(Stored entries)
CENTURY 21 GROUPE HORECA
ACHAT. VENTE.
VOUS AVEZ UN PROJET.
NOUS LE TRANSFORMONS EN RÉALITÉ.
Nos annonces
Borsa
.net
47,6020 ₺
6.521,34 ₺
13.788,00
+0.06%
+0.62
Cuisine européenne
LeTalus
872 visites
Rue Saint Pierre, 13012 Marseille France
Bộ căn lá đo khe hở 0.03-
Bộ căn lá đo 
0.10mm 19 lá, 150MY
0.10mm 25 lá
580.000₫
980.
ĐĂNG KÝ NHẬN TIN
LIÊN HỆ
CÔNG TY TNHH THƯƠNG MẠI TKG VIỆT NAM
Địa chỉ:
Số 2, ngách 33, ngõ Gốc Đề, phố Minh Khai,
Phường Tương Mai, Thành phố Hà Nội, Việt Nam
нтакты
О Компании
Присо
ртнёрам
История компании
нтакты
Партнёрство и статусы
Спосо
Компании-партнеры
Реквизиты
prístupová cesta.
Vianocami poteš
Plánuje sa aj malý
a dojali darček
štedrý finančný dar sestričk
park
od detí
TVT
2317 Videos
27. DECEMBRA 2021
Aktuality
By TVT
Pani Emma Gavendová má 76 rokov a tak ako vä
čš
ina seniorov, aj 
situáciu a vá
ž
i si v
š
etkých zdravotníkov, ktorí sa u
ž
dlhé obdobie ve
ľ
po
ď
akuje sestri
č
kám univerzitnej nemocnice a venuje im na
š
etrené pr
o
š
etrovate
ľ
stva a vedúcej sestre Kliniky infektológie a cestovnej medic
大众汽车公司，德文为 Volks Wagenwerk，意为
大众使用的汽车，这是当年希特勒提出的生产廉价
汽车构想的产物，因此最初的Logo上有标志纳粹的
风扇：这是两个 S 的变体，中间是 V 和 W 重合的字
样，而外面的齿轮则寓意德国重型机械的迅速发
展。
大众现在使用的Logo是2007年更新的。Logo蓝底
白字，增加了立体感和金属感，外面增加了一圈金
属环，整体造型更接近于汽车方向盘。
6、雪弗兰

* **Exercise goal**
Begin with the line containing "大众汽车公司，德文为 Volks Wagenwerk，意为" and repeat each line exactly until the records above end.

* **Exercise output**
大众汽车公司，德文为 Volks Wagenwerk，意为
大众使用的汽车，这是当年希特勒提出的生产廉价
汽车构想的产物，因此最初的Logo上有标志纳粹的
风扇：这是两个 S 的变体，中间是 V 和 W 重合的字
样，而外面的齿轮则寓意德国重型机械的迅速发
展。
大众现在使用的Logo是2007年更新的。Logo蓝底
白字，增加了立体感和金属感，外面增加了一圈金
属环，整体造型更接近于汽车方向盘。
6、雪弗兰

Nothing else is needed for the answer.